STUDY MATERIAL Start Marker

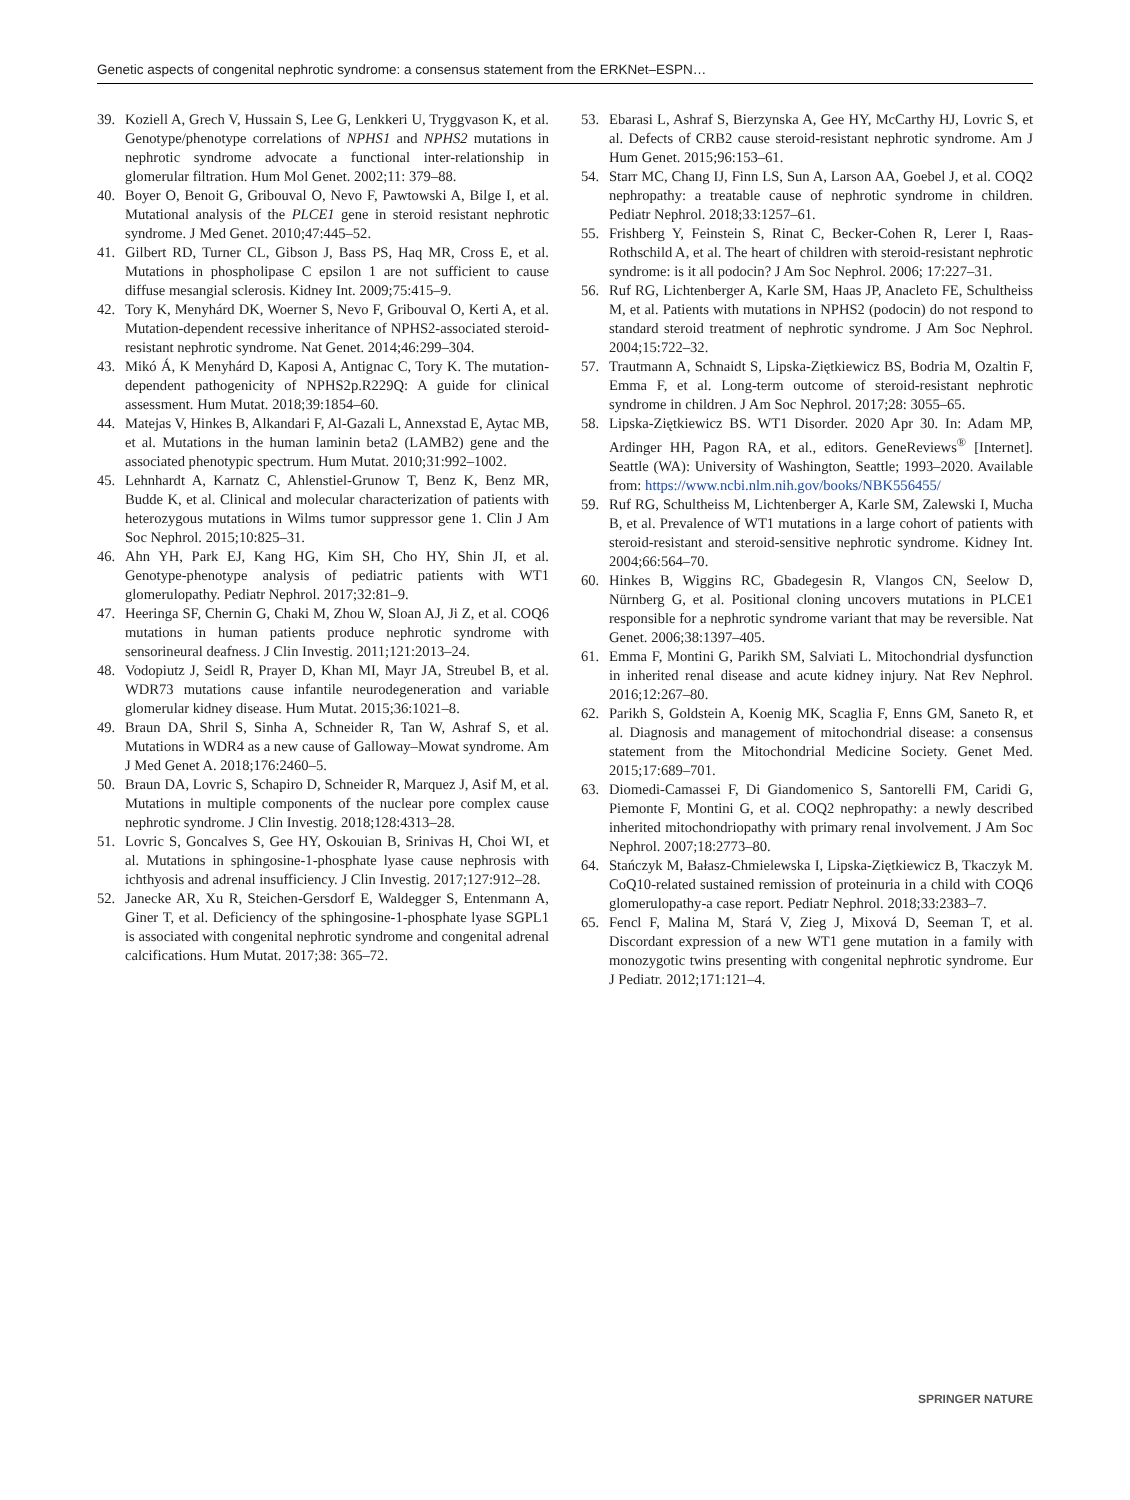Genetic aspects of congenital nephrotic syndrome: a consensus statement from the ERKNet–ESPN…
39. Koziell A, Grech V, Hussain S, Lee G, Lenkkeri U, Tryggvason K, et al. Genotype/phenotype correlations of NPHS1 and NPHS2 mutations in nephrotic syndrome advocate a functional inter-relationship in glomerular filtration. Hum Mol Genet. 2002;11: 379–88.
40. Boyer O, Benoit G, Gribouval O, Nevo F, Pawtowski A, Bilge I, et al. Mutational analysis of the PLCE1 gene in steroid resistant nephrotic syndrome. J Med Genet. 2010;47:445–52.
41. Gilbert RD, Turner CL, Gibson J, Bass PS, Haq MR, Cross E, et al. Mutations in phospholipase C epsilon 1 are not sufficient to cause diffuse mesangial sclerosis. Kidney Int. 2009;75:415–9.
42. Tory K, Menyhárd DK, Woerner S, Nevo F, Gribouval O, Kerti A, et al. Mutation-dependent recessive inheritance of NPHS2-associated steroid-resistant nephrotic syndrome. Nat Genet. 2014;46:299–304.
43. Mikó Á, K Menyhárd D, Kaposi A, Antignac C, Tory K. The mutation-dependent pathogenicity of NPHS2p.R229Q: A guide for clinical assessment. Hum Mutat. 2018;39:1854–60.
44. Matejas V, Hinkes B, Alkandari F, Al-Gazali L, Annexstad E, Aytac MB, et al. Mutations in the human laminin beta2 (LAMB2) gene and the associated phenotypic spectrum. Hum Mutat. 2010;31:992–1002.
45. Lehnhardt A, Karnatz C, Ahlenstiel-Grunow T, Benz K, Benz MR, Budde K, et al. Clinical and molecular characterization of patients with heterozygous mutations in Wilms tumor suppressor gene 1. Clin J Am Soc Nephrol. 2015;10:825–31.
46. Ahn YH, Park EJ, Kang HG, Kim SH, Cho HY, Shin JI, et al. Genotype-phenotype analysis of pediatric patients with WT1 glomerulopathy. Pediatr Nephrol. 2017;32:81–9.
47. Heeringa SF, Chernin G, Chaki M, Zhou W, Sloan AJ, Ji Z, et al. COQ6 mutations in human patients produce nephrotic syndrome with sensorineural deafness. J Clin Investig. 2011;121:2013–24.
48. Vodopiutz J, Seidl R, Prayer D, Khan MI, Mayr JA, Streubel B, et al. WDR73 mutations cause infantile neurodegeneration and variable glomerular kidney disease. Hum Mutat. 2015;36:1021–8.
49. Braun DA, Shril S, Sinha A, Schneider R, Tan W, Ashraf S, et al. Mutations in WDR4 as a new cause of Galloway–Mowat syndrome. Am J Med Genet A. 2018;176:2460–5.
50. Braun DA, Lovric S, Schapiro D, Schneider R, Marquez J, Asif M, et al. Mutations in multiple components of the nuclear pore complex cause nephrotic syndrome. J Clin Investig. 2018;128:4313–28.
51. Lovric S, Goncalves S, Gee HY, Oskouian B, Srinivas H, Choi WI, et al. Mutations in sphingosine-1-phosphate lyase cause nephrosis with ichthyosis and adrenal insufficiency. J Clin Investig. 2017;127:912–28.
52. Janecke AR, Xu R, Steichen-Gersdorf E, Waldegger S, Entenmann A, Giner T, et al. Deficiency of the sphingosine-1-phosphate lyase SGPL1 is associated with congenital nephrotic syndrome and congenital adrenal calcifications. Hum Mutat. 2017;38: 365–72.
53. Ebarasi L, Ashraf S, Bierzynska A, Gee HY, McCarthy HJ, Lovric S, et al. Defects of CRB2 cause steroid-resistant nephrotic syndrome. Am J Hum Genet. 2015;96:153–61.
54. Starr MC, Chang IJ, Finn LS, Sun A, Larson AA, Goebel J, et al. COQ2 nephropathy: a treatable cause of nephrotic syndrome in children. Pediatr Nephrol. 2018;33:1257–61.
55. Frishberg Y, Feinstein S, Rinat C, Becker-Cohen R, Lerer I, Raas-Rothschild A, et al. The heart of children with steroid-resistant nephrotic syndrome: is it all podocin? J Am Soc Nephrol. 2006; 17:227–31.
56. Ruf RG, Lichtenberger A, Karle SM, Haas JP, Anacleto FE, Schultheiss M, et al. Patients with mutations in NPHS2 (podocin) do not respond to standard steroid treatment of nephrotic syndrome. J Am Soc Nephrol. 2004;15:722–32.
57. Trautmann A, Schnaidt S, Lipska-Ziętkiewicz BS, Bodria M, Ozaltin F, Emma F, et al. Long-term outcome of steroid-resistant nephrotic syndrome in children. J Am Soc Nephrol. 2017;28: 3055–65.
58. Lipska-Ziętkiewicz BS. WT1 Disorder. 2020 Apr 30. In: Adam MP, Ardinger HH, Pagon RA, et al., editors. GeneReviews<sup>®</sup> [Internet]. Seattle (WA): University of Washington, Seattle; 1993–2020. Available from: https://www.ncbi.nlm.nih.gov/books/NBK556455/
59. Ruf RG, Schultheiss M, Lichtenberger A, Karle SM, Zalewski I, Mucha B, et al. Prevalence of WT1 mutations in a large cohort of patients with steroid-resistant and steroid-sensitive nephrotic syndrome. Kidney Int. 2004;66:564–70.
60. Hinkes B, Wiggins RC, Gbadegesin R, Vlangos CN, Seelow D, Nürnberg G, et al. Positional cloning uncovers mutations in PLCE1 responsible for a nephrotic syndrome variant that may be reversible. Nat Genet. 2006;38:1397–405.
61. Emma F, Montini G, Parikh SM, Salviati L. Mitochondrial dysfunction in inherited renal disease and acute kidney injury. Nat Rev Nephrol. 2016;12:267–80.
62. Parikh S, Goldstein A, Koenig MK, Scaglia F, Enns GM, Saneto R, et al. Diagnosis and management of mitochondrial disease: a consensus statement from the Mitochondrial Medicine Society. Genet Med. 2015;17:689–701.
63. Diomedi-Camassei F, Di Giandomenico S, Santorelli FM, Caridi G, Piemonte F, Montini G, et al. COQ2 nephropathy: a newly described inherited mitochondriopathy with primary renal involvement. J Am Soc Nephrol. 2007;18:2773–80.
64. Stańczyk M, Bałasz-Chmielewska I, Lipska-Ziętkiewicz B, Tkaczyk M. CoQ10-related sustained remission of proteinuria in a child with COQ6 glomerulopathy-a case report. Pediatr Nephrol. 2018;33:2383–7.
65. Fencl F, Malina M, Stará V, Zieg J, Mixová D, Seeman T, et al. Discordant expression of a new WT1 gene mutation in a family with monozygotic twins presenting with congenital nephrotic syndrome. Eur J Pediatr. 2012;171:121–4.
SPRINGER NATURE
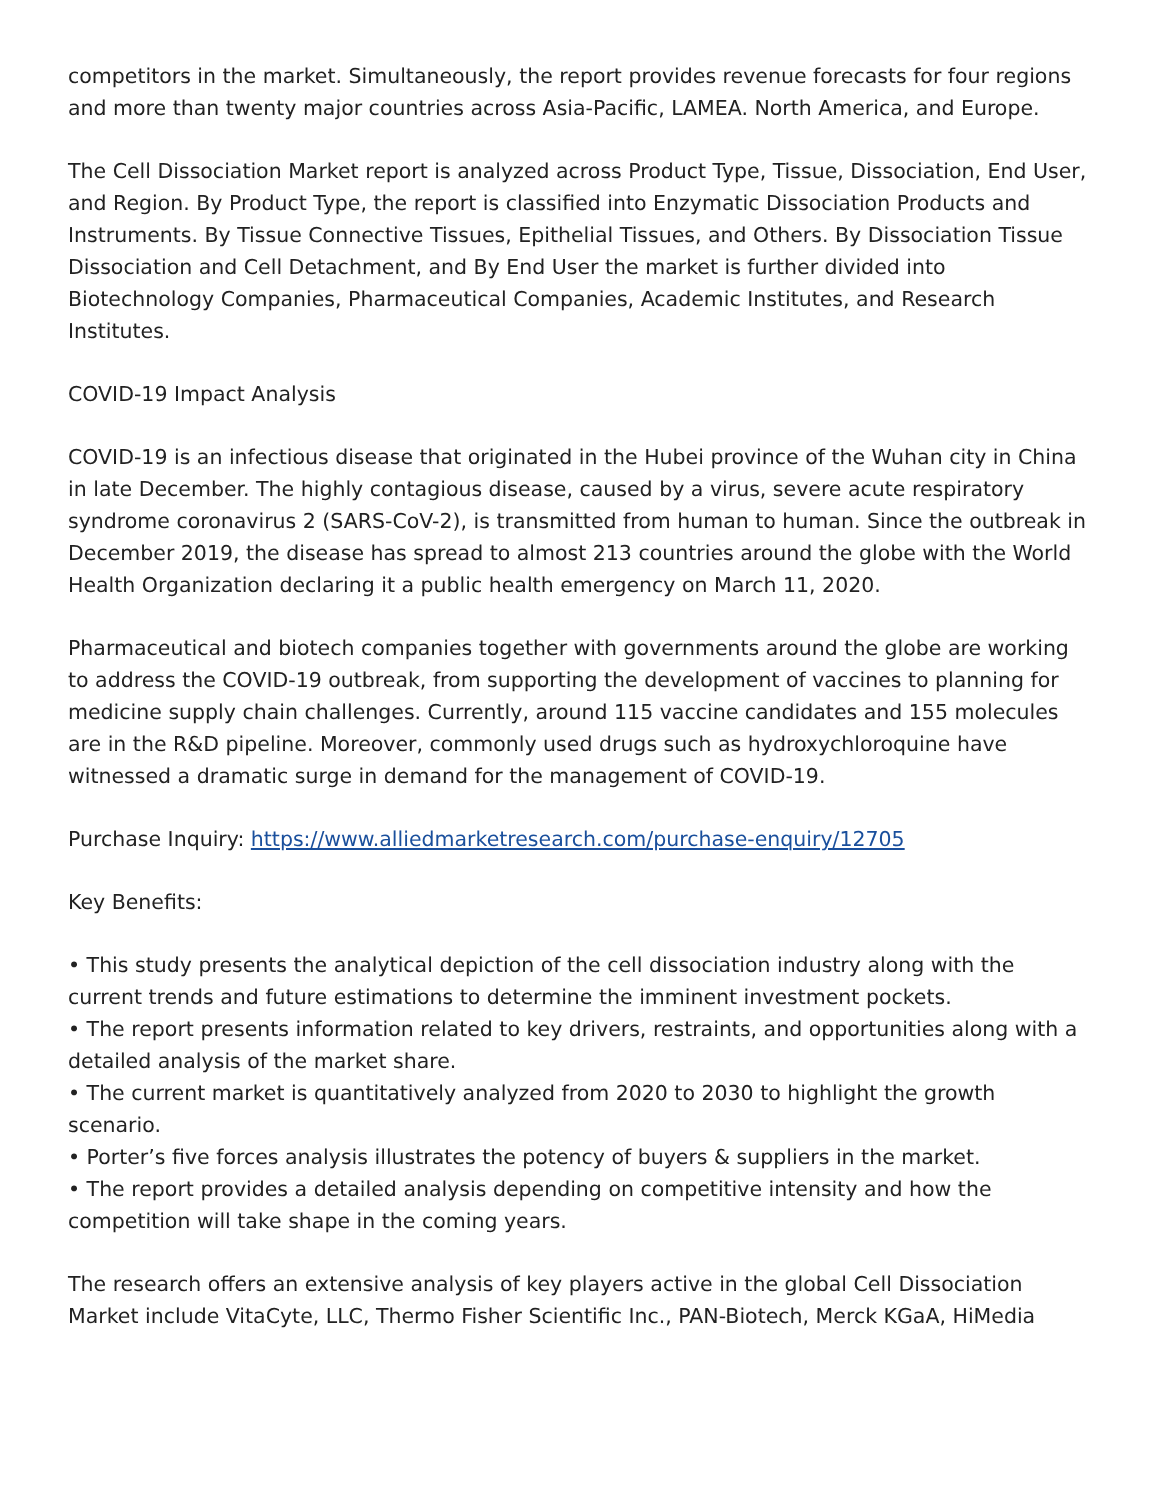competitors in the market. Simultaneously, the report provides revenue forecasts for four regions and more than twenty major countries across Asia-Pacific, LAMEA. North America, and Europe.
The Cell Dissociation Market report is analyzed across Product Type, Tissue, Dissociation, End User, and Region. By Product Type, the report is classified into Enzymatic Dissociation Products and Instruments. By Tissue Connective Tissues, Epithelial Tissues, and Others. By Dissociation Tissue Dissociation and Cell Detachment, and By End User the market is further divided into Biotechnology Companies, Pharmaceutical Companies, Academic Institutes, and Research Institutes.
COVID-19 Impact Analysis
COVID-19 is an infectious disease that originated in the Hubei province of the Wuhan city in China in late December. The highly contagious disease, caused by a virus, severe acute respiratory syndrome coronavirus 2 (SARS-CoV-2), is transmitted from human to human. Since the outbreak in December 2019, the disease has spread to almost 213 countries around the globe with the World Health Organization declaring it a public health emergency on March 11, 2020.
Pharmaceutical and biotech companies together with governments around the globe are working to address the COVID-19 outbreak, from supporting the development of vaccines to planning for medicine supply chain challenges. Currently, around 115 vaccine candidates and 155 molecules are in the R&D pipeline. Moreover, commonly used drugs such as hydroxychloroquine have witnessed a dramatic surge in demand for the management of COVID-19.
Purchase Inquiry: https://www.alliedmarketresearch.com/purchase-enquiry/12705
Key Benefits:
• This study presents the analytical depiction of the cell dissociation industry along with the current trends and future estimations to determine the imminent investment pockets.
• The report presents information related to key drivers, restraints, and opportunities along with a detailed analysis of the market share.
• The current market is quantitatively analyzed from 2020 to 2030 to highlight the growth scenario.
• Porter’s five forces analysis illustrates the potency of buyers & suppliers in the market.
• The report provides a detailed analysis depending on competitive intensity and how the competition will take shape in the coming years.
The research offers an extensive analysis of key players active in the global Cell Dissociation Market include VitaCyte, LLC, Thermo Fisher Scientific Inc., PAN-Biotech, Merck KGaA, HiMedia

STUDY MATERIAL End Marker

TASK ITEM: Everything above from the line containing "54. Starr MC, Chang" down to the line containing "60. Hinkes B, Wiggins" should be copied exactly, both end lines included, and nothing else.

ANSWER AREA:
54. Starr MC, Chang IJ, Finn LS, Sun A, Larson AA, Goebel J, et al. COQ2 nephropathy: a treatable cause of nephrotic syndrome in children. Pediatr Nephrol. 2018;33:1257–61.
55. Frishberg Y, Feinstein S, Rinat C, Becker-Cohen R, Lerer I, Raas-Rothschild A, et al. The heart of children with steroid-resistant nephrotic syndrome: is it all podocin? J Am Soc Nephrol. 2006; 17:227–31.
56. Ruf RG, Lichtenberger A, Karle SM, Haas JP, Anacleto FE, Schultheiss M, et al. Patients with mutations in NPHS2 (podocin) do not respond to standard steroid treatment of nephrotic syndrome. J Am Soc Nephrol. 2004;15:722–32.
57. Trautmann A, Schnaidt S, Lipska-Ziętkiewicz BS, Bodria M, Ozaltin F, Emma F, et al. Long-term outcome of steroid-resistant nephrotic syndrome in children. J Am Soc Nephrol. 2017;28: 3055–65.
58. Lipska-Ziętkiewicz BS. WT1 Disorder. 2020 Apr 30. In: Adam MP, Ardinger HH, Pagon RA, et al., editors. GeneReviews<sup>®</sup> [Internet]. Seattle (WA): University of Washington, Seattle; 1993–2020. Available from: https://www.ncbi.nlm.nih.gov/books/NBK556455/
59. Ruf RG, Schultheiss M, Lichtenberger A, Karle SM, Zalewski I, Mucha B, et al. Prevalence of WT1 mutations in a large cohort of patients with steroid-resistant and steroid-sensitive nephrotic syndrome. Kidney Int. 2004;66:564–70.
60. Hinkes B, Wiggins RC, Gbadegesin R, Vlangos CN, Seelow D, Nürnberg G, et al. Positional cloning uncovers mutations in PLCE1 responsible for a nephrotic syndrome variant that may be reversible. Nat Genet. 2006;38:1397–405.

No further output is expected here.